(Page excerpt)
_ _ _
# Cleveland - Saturday 5th August



## Phoenix (Jan 12, 2006)

Hi All,

I will be hitting Cleveland in the late afternoon to check out some reef sections I hadn't noticed.

Look for a new white Falcon with a Rhino Rack and Swing Double around 3.30 pm.

The plan at this stage is to paddle out from the VMR boat ramp, around the bay to some sections of sheltered reef (approx 3 K's). This should be a lot quieter than the area I hit today (30/7) which was nearer the channel and conseqently very busy with power boats, jet skis & sail boats. I'd say the noise kept the snapper away.

We'd like to fish through dusk up to about 7pm - so make sure you have any relevant lighting and safety gear.

Main species in this area are Tailor & Snapper + some other reef species.

Best tactics seem to be pillies or Squid on the traditional Snapper rig or floated.

Alternatively some soft plastics seem to be very productive, including colours such as red, grey and pumpkinseed.

I'd also suggest trolling some lures or flesh baits on the way around to see if you can pick up a tailor.


----------



## Phoenix (Jan 12, 2006)

Hi all - locations change from Noosa to Cleveland.


----------



## Phoenix (Jan 12, 2006)

Will make it an early morning start due to the predicted late swell


----------
_ _ _
(Your instructions) Reproduce the Cleveland fishing thread above word for word, between "I will be hitting" and "other reef species.", inclusive.

(Data shown)
_ _ _
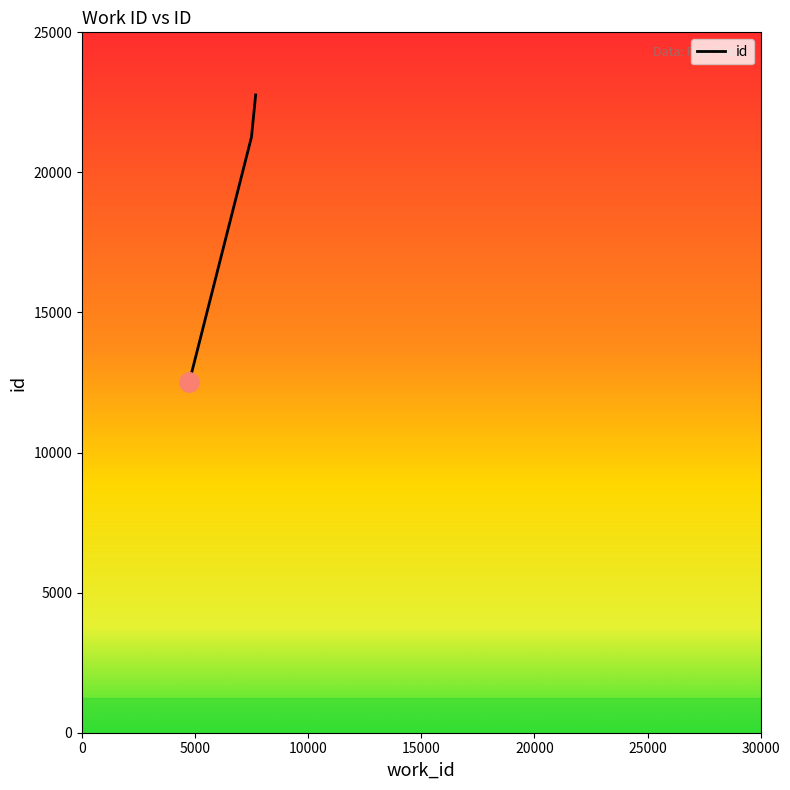

What is the average value?

18849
_ _ _
(Your solution)
I will be hitting Cleveland in the late afternoon to check out some reef sections I hadn't noticed.

Look for a new white Falcon with a Rhino Rack and Swing Double around 3.30 pm.

The plan at this stage is to paddle out from the VMR boat ramp, around the bay to some sections of sheltered reef (approx 3 K's). This should be a lot quieter than the area I hit today (30/7) which was nearer the channel and conseqently very busy with power boats, jet skis & sail boats. I'd say the noise kept the snapper away.

We'd like to fish through dusk up to about 7pm - so make sure you have any relevant lighting and safety gear.

Main species in this area are Tailor & Snapper + some other reef species.